- [Requirements]:
Edit the stretch from the line that contains "pose: elev=240.1 azim=200.2" through the line that contains "Dot at: (277, 243)", replacing every "dist" with "distance" and leaving all else unchanged.

- [Data section]:
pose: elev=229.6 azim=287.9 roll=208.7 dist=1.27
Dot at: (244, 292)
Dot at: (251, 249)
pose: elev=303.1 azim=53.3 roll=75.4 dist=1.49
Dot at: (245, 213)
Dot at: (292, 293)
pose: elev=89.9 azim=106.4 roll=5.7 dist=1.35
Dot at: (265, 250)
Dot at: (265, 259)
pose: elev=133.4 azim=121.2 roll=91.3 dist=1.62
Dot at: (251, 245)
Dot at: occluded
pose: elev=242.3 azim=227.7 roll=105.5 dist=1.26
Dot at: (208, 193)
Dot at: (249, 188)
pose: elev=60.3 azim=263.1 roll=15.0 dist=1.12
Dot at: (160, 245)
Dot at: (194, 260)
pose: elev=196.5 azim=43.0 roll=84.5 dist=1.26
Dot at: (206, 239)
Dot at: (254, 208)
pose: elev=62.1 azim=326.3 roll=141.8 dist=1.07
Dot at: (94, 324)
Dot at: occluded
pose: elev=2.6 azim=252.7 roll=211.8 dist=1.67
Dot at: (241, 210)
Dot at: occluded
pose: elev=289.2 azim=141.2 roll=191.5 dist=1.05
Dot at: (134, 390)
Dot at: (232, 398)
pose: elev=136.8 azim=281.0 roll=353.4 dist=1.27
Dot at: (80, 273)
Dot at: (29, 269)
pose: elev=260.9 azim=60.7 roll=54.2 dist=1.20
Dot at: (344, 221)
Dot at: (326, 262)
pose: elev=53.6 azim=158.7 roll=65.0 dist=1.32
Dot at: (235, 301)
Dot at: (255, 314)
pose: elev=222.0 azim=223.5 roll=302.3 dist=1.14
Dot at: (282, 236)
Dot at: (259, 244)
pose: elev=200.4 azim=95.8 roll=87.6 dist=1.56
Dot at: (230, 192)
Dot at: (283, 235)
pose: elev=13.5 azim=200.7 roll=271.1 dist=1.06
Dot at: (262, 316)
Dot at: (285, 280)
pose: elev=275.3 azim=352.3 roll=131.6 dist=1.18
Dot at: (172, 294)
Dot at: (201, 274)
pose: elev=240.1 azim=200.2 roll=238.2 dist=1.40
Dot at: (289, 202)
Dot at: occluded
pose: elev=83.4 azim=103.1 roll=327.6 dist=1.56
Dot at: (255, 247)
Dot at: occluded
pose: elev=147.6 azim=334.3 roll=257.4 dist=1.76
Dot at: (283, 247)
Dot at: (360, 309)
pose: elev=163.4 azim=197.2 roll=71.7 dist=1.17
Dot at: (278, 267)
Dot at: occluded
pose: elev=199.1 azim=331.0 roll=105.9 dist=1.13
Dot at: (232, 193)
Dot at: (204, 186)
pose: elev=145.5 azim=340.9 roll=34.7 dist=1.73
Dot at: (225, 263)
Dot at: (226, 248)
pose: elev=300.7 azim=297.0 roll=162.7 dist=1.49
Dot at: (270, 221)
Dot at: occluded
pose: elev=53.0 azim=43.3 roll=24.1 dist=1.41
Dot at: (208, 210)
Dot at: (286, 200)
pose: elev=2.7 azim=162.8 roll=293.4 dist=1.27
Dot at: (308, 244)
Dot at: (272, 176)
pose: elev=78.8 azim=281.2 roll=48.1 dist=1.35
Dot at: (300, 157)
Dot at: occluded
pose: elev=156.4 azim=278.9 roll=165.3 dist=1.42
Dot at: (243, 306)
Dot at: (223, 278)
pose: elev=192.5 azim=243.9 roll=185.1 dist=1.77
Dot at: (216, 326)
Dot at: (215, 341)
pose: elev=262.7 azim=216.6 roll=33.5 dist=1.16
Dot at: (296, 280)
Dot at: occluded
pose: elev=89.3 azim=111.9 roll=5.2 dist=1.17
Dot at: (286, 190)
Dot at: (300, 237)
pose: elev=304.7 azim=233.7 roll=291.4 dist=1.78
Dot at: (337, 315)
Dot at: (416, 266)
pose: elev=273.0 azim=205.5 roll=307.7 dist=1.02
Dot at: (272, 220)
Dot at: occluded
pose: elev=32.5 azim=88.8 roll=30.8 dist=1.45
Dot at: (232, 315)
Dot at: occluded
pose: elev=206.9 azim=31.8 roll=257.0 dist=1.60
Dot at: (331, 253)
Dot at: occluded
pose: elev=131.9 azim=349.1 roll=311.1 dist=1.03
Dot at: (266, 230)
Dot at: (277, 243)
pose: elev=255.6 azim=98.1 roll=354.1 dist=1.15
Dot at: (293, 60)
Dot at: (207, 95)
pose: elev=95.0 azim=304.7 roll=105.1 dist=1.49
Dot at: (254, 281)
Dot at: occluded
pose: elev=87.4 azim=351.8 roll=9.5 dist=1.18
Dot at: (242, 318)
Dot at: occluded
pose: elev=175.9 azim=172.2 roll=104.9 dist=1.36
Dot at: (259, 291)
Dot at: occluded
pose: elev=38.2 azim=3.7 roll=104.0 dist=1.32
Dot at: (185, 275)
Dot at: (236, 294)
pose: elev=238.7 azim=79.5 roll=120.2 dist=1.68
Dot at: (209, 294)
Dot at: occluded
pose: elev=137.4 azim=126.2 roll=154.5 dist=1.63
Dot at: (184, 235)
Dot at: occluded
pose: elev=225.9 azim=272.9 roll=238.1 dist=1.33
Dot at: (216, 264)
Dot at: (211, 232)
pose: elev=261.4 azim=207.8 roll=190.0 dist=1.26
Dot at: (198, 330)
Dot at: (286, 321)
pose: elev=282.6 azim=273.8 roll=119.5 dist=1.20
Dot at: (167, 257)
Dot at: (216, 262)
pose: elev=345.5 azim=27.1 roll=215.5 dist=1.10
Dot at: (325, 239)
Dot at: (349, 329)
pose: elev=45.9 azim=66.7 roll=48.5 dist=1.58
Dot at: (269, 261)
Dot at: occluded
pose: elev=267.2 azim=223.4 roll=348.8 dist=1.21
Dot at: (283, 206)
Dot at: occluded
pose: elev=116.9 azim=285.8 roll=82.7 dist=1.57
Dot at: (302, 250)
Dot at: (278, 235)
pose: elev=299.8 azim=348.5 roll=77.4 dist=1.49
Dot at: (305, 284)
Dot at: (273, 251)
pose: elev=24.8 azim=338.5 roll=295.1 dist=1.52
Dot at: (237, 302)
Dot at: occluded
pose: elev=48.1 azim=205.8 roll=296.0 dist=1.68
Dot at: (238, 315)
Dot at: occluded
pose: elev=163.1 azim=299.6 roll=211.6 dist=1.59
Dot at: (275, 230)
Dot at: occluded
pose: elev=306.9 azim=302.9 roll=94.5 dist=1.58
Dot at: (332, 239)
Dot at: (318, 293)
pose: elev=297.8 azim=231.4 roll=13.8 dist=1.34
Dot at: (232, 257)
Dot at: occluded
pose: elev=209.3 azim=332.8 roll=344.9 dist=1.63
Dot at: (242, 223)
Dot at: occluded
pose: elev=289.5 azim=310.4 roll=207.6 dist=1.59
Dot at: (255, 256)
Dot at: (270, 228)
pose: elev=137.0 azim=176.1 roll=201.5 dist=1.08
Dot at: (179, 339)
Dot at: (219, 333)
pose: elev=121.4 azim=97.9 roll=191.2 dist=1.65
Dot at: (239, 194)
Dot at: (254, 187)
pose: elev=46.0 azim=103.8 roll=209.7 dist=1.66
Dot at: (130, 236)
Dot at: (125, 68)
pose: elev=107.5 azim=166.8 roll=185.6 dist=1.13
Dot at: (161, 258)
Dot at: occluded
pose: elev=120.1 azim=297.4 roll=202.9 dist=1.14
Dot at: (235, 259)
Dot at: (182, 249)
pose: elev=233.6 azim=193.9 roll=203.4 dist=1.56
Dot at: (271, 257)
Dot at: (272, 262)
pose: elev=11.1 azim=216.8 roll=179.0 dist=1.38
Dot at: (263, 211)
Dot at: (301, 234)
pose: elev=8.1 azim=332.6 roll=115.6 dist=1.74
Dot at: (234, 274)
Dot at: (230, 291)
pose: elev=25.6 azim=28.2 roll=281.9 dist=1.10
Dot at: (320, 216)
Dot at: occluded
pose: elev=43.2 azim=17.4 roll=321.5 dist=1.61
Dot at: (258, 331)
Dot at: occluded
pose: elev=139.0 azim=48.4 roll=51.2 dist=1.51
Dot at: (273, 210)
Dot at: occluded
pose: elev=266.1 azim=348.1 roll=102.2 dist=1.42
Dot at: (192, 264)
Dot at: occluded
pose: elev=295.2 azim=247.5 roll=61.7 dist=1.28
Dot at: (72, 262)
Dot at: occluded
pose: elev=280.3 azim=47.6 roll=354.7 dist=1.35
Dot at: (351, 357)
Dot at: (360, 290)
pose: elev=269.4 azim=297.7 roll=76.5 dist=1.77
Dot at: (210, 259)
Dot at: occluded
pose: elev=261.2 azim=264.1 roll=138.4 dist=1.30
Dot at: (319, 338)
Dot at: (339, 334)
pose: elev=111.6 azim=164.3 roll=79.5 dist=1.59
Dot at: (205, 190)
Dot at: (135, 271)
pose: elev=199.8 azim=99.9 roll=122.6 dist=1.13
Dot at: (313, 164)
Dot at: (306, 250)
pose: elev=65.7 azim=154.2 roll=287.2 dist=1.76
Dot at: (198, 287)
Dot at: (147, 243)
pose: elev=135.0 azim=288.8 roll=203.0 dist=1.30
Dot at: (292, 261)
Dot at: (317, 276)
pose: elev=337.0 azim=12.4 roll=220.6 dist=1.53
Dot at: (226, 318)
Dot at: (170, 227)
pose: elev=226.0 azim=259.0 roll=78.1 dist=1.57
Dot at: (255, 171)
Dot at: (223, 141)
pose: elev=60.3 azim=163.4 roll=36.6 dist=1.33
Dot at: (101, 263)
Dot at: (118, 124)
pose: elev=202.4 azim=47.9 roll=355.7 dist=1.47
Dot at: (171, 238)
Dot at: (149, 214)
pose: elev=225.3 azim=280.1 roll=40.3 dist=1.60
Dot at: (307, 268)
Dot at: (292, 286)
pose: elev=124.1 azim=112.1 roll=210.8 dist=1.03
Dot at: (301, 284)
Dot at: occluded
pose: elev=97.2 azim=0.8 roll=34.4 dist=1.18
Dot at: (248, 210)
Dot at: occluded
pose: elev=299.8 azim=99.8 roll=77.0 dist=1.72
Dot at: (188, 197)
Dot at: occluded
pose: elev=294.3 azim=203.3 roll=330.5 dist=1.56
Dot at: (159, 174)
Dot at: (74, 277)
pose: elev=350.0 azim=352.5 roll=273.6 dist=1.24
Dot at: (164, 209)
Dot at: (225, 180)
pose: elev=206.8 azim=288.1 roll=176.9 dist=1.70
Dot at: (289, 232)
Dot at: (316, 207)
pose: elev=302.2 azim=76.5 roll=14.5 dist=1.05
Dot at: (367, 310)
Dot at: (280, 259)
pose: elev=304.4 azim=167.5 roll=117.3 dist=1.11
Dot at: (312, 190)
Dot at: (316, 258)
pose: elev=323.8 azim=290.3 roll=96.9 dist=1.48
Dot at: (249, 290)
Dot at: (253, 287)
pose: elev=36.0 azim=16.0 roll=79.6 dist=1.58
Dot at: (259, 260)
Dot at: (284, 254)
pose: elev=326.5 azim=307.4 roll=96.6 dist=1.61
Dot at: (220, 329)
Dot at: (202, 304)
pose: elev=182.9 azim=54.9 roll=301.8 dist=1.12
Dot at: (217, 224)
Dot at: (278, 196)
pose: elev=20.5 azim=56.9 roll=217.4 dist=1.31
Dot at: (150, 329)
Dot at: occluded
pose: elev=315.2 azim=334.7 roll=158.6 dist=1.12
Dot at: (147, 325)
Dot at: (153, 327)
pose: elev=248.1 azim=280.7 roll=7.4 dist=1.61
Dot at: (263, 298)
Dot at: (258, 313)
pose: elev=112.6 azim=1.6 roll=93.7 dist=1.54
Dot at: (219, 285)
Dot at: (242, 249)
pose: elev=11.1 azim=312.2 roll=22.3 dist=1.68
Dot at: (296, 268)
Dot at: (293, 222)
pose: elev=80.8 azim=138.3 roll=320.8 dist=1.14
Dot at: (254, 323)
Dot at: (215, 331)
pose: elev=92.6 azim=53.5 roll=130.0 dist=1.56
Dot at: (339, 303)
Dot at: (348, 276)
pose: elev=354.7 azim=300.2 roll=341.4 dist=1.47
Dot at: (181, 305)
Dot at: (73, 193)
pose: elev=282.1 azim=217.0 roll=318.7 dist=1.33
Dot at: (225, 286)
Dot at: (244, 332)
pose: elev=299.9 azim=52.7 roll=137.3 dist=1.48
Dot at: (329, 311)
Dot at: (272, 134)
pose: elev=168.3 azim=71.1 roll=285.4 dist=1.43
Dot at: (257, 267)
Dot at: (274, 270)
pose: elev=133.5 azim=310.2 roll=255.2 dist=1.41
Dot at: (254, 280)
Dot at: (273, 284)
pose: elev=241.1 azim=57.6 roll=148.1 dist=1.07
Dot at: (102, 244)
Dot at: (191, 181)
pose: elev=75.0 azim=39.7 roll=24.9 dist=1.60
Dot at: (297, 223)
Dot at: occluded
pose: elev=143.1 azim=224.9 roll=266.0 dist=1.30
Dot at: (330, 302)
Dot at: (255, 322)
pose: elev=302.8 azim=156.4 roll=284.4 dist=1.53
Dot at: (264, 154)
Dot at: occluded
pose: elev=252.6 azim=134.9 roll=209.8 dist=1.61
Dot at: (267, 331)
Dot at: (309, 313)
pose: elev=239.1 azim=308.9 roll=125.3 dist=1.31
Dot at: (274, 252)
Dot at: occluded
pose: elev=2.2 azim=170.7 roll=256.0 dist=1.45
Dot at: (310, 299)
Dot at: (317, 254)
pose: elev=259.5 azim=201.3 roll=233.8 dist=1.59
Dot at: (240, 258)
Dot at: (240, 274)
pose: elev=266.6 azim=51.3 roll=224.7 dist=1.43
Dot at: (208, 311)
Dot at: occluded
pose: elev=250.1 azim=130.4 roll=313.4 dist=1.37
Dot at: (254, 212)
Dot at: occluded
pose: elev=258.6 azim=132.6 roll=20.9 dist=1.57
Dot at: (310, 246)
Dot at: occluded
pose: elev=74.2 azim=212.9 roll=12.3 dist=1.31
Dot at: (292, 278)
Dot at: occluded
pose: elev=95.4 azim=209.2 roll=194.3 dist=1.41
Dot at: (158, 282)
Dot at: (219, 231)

- [The response]:
pose: elev=240.1 azim=200.2 roll=238.2 distance=1.40
Dot at: (289, 202)
Dot at: occluded
pose: elev=83.4 azim=103.1 roll=327.6 distance=1.56
Dot at: (255, 247)
Dot at: occluded
pose: elev=147.6 azim=334.3 roll=257.4 distance=1.76
Dot at: (283, 247)
Dot at: (360, 309)
pose: elev=163.4 azim=197.2 roll=71.7 distance=1.17
Dot at: (278, 267)
Dot at: occluded
pose: elev=199.1 azim=331.0 roll=105.9 distance=1.13
Dot at: (232, 193)
Dot at: (204, 186)
pose: elev=145.5 azim=340.9 roll=34.7 distance=1.73
Dot at: (225, 263)
Dot at: (226, 248)
pose: elev=300.7 azim=297.0 roll=162.7 distance=1.49
Dot at: (270, 221)
Dot at: occluded
pose: elev=53.0 azim=43.3 roll=24.1 distance=1.41
Dot at: (208, 210)
Dot at: (286, 200)
pose: elev=2.7 azim=162.8 roll=293.4 distance=1.27
Dot at: (308, 244)
Dot at: (272, 176)
pose: elev=78.8 azim=281.2 roll=48.1 distance=1.35
Dot at: (300, 157)
Dot at: occluded
pose: elev=156.4 azim=278.9 roll=165.3 distance=1.42
Dot at: (243, 306)
Dot at: (223, 278)
pose: elev=192.5 azim=243.9 roll=185.1 distance=1.77
Dot at: (216, 326)
Dot at: (215, 341)
pose: elev=262.7 azim=216.6 roll=33.5 distance=1.16
Dot at: (296, 280)
Dot at: occluded
pose: elev=89.3 azim=111.9 roll=5.2 distance=1.17
Dot at: (286, 190)
Dot at: (300, 237)
pose: elev=304.7 azim=233.7 roll=291.4 distance=1.78
Dot at: (337, 315)
Dot at: (416, 266)
pose: elev=273.0 azim=205.5 roll=307.7 distance=1.02
Dot at: (272, 220)
Dot at: occluded
pose: elev=32.5 azim=88.8 roll=30.8 distance=1.45
Dot at: (232, 315)
Dot at: occluded
pose: elev=206.9 azim=31.8 roll=257.0 distance=1.60
Dot at: (331, 253)
Dot at: occluded
pose: elev=131.9 azim=349.1 roll=311.1 distance=1.03
Dot at: (266, 230)
Dot at: (277, 243)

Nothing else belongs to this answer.